Goal of the exercise:
List each line of the data below that contains the word "What".

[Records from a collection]
'''

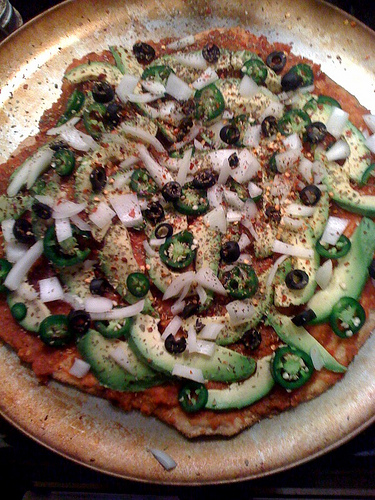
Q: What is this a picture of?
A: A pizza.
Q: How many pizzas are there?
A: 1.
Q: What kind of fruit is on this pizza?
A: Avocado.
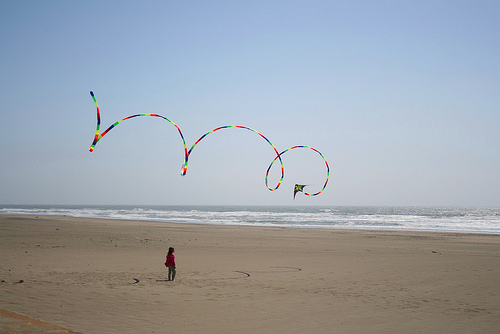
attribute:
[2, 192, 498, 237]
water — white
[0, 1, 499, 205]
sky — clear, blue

'''
'''

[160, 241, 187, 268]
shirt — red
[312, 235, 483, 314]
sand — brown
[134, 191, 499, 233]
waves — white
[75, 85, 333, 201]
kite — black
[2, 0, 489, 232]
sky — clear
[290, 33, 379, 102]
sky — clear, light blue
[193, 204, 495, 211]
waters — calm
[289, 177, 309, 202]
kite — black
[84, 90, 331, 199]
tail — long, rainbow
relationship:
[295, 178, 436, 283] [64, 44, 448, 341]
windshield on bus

'''

Answer to the problem:
Q: What is this a picture of?
Q: What kind of fruit is on this pizza?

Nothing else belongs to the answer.